YOUR OBJECTIVE:
Scan the lines below and report each one containing "list" by copying it.

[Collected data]
+ + + +

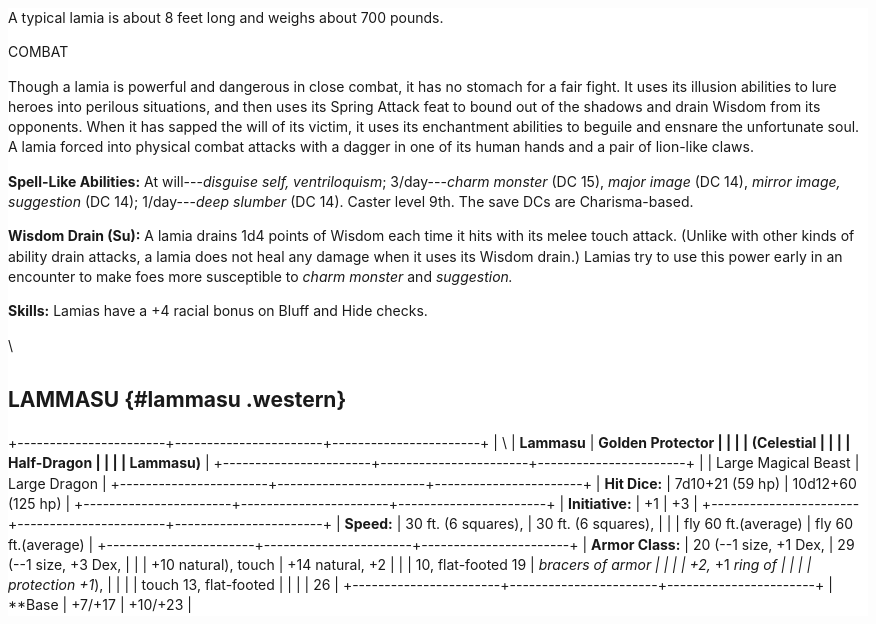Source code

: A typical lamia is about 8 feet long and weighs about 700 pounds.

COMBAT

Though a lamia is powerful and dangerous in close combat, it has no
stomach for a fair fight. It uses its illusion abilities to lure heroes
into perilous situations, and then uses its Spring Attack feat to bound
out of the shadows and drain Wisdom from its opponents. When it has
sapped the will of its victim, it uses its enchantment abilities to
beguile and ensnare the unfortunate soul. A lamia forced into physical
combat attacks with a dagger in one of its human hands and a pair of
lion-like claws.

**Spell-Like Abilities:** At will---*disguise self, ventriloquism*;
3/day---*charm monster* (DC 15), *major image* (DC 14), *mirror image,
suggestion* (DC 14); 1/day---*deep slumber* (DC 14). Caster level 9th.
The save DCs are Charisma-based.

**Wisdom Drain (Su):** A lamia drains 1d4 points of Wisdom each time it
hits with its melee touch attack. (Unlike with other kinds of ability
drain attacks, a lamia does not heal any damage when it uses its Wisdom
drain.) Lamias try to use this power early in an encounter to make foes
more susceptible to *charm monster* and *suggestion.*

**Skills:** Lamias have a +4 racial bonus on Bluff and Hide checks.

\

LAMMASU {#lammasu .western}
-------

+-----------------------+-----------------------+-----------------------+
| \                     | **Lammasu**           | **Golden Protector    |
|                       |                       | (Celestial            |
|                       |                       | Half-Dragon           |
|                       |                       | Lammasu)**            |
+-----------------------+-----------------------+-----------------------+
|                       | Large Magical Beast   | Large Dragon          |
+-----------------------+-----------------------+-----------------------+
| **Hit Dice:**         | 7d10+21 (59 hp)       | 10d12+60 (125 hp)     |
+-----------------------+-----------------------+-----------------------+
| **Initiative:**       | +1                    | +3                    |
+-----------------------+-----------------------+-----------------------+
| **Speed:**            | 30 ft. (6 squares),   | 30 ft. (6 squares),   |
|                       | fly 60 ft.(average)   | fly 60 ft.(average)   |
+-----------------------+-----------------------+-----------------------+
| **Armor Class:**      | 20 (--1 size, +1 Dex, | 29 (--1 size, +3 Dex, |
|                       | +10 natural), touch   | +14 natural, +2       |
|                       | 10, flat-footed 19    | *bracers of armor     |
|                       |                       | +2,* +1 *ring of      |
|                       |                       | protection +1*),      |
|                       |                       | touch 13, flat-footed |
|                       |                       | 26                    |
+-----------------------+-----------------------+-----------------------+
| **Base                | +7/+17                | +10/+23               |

+ + + +

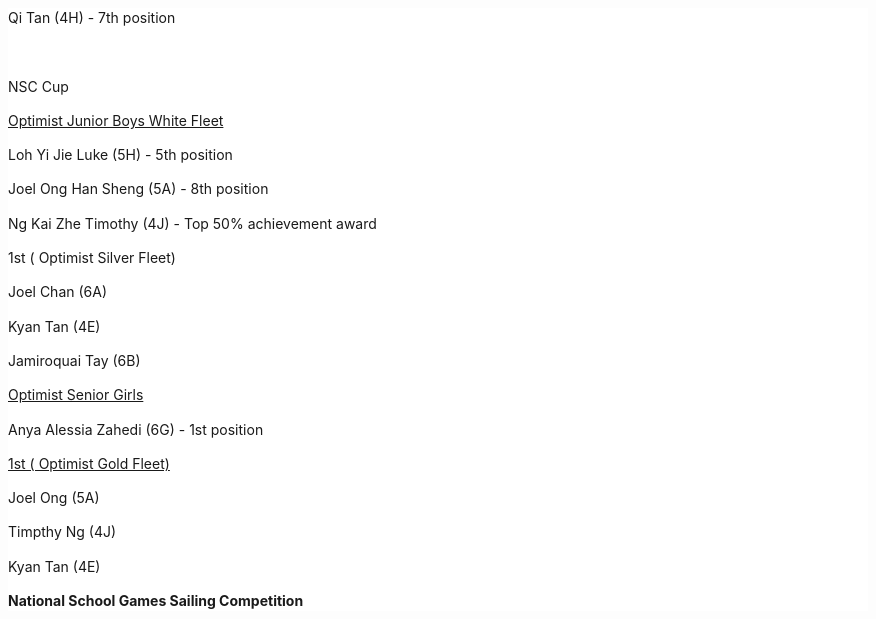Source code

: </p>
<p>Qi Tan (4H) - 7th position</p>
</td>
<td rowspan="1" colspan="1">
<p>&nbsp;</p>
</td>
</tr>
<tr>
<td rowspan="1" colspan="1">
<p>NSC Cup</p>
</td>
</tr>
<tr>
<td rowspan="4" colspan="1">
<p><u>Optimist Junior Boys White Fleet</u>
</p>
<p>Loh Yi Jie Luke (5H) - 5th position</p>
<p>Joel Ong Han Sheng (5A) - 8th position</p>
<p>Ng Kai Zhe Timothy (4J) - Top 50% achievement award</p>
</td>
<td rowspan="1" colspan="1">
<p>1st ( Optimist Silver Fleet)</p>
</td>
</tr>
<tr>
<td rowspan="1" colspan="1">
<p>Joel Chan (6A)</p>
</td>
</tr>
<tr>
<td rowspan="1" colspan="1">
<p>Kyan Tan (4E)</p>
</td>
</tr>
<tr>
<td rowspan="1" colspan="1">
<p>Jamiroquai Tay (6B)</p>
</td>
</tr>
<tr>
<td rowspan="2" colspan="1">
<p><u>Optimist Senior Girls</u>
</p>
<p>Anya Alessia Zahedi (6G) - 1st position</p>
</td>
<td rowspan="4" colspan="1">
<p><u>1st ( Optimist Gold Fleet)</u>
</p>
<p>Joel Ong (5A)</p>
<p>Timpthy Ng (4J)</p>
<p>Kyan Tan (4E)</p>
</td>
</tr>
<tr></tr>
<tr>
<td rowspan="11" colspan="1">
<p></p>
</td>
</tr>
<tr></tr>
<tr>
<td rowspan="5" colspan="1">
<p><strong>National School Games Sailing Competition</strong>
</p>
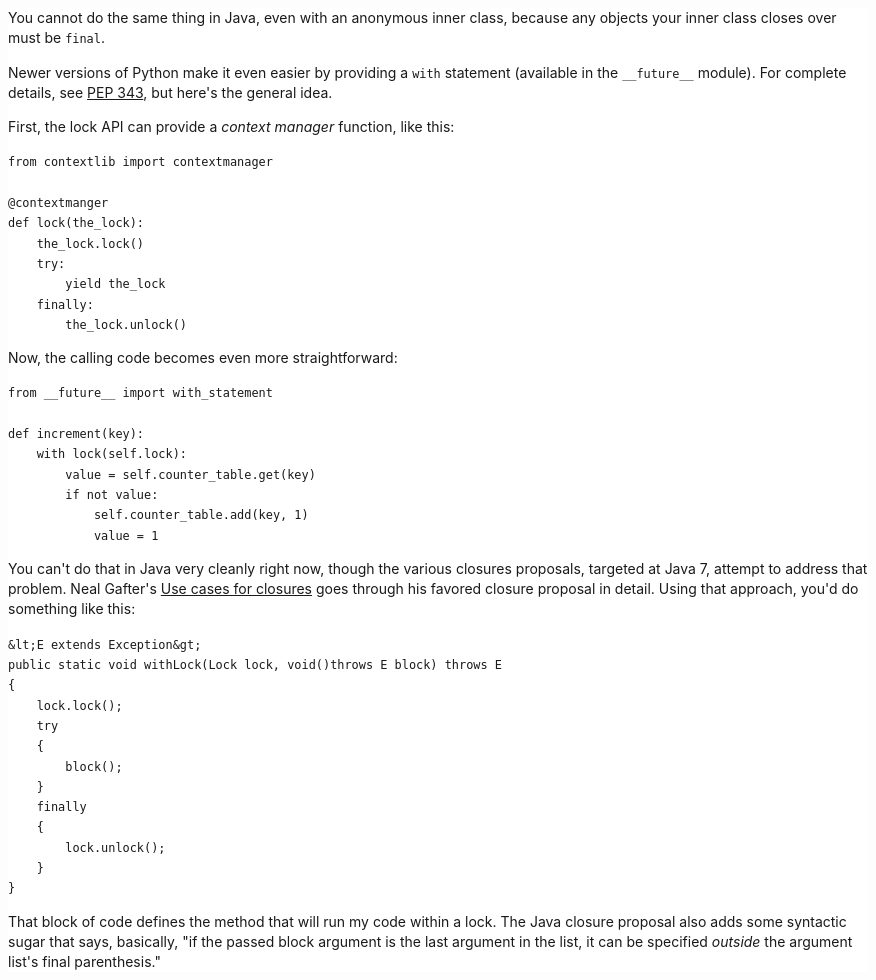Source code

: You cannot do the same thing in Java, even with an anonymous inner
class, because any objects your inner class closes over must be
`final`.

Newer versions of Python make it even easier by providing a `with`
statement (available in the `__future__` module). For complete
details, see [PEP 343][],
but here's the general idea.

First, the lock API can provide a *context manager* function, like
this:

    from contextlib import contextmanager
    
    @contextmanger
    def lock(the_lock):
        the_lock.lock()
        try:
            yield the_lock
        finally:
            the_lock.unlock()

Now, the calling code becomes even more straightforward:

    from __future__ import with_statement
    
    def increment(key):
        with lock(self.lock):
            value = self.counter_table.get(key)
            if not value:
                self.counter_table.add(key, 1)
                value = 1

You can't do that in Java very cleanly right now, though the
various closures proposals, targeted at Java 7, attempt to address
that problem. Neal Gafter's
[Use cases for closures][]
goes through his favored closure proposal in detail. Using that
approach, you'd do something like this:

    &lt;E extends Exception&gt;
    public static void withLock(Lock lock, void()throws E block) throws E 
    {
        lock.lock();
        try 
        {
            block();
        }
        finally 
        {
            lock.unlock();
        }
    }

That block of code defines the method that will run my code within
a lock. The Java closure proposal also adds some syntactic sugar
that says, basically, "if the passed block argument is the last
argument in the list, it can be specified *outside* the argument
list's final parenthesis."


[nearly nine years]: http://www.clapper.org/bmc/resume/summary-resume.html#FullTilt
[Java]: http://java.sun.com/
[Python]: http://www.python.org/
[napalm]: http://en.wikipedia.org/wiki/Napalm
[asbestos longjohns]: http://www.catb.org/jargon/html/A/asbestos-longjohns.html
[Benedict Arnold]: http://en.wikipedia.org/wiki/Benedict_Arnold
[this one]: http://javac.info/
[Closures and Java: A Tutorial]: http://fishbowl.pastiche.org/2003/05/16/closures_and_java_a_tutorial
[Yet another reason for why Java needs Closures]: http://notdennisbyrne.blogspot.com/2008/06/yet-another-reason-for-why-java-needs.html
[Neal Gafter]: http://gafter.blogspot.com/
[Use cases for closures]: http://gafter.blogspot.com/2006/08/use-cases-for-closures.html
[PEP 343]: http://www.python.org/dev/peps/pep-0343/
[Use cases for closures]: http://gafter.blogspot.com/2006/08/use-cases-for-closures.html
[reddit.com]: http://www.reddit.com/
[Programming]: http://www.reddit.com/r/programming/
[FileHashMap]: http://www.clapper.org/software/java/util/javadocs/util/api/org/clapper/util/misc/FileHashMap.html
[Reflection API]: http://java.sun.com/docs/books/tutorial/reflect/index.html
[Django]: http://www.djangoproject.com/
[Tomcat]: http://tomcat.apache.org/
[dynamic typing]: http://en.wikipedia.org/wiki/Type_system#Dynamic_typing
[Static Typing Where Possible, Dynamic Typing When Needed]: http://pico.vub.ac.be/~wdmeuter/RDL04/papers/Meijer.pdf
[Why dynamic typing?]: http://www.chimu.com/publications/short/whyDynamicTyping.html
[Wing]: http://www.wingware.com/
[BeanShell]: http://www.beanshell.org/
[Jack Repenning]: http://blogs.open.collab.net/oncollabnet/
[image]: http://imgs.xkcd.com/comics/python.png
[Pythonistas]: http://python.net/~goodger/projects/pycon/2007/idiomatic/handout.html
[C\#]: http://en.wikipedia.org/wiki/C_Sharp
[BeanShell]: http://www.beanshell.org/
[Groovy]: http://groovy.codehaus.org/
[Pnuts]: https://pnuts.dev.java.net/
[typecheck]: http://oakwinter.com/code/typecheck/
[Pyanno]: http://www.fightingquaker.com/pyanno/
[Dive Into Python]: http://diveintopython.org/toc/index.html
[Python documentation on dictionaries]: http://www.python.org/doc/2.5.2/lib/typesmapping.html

+ + + +

EXPECTED OUTPUT:
argument in the list, it can be specified *outside* the argument
list's final parenthesis."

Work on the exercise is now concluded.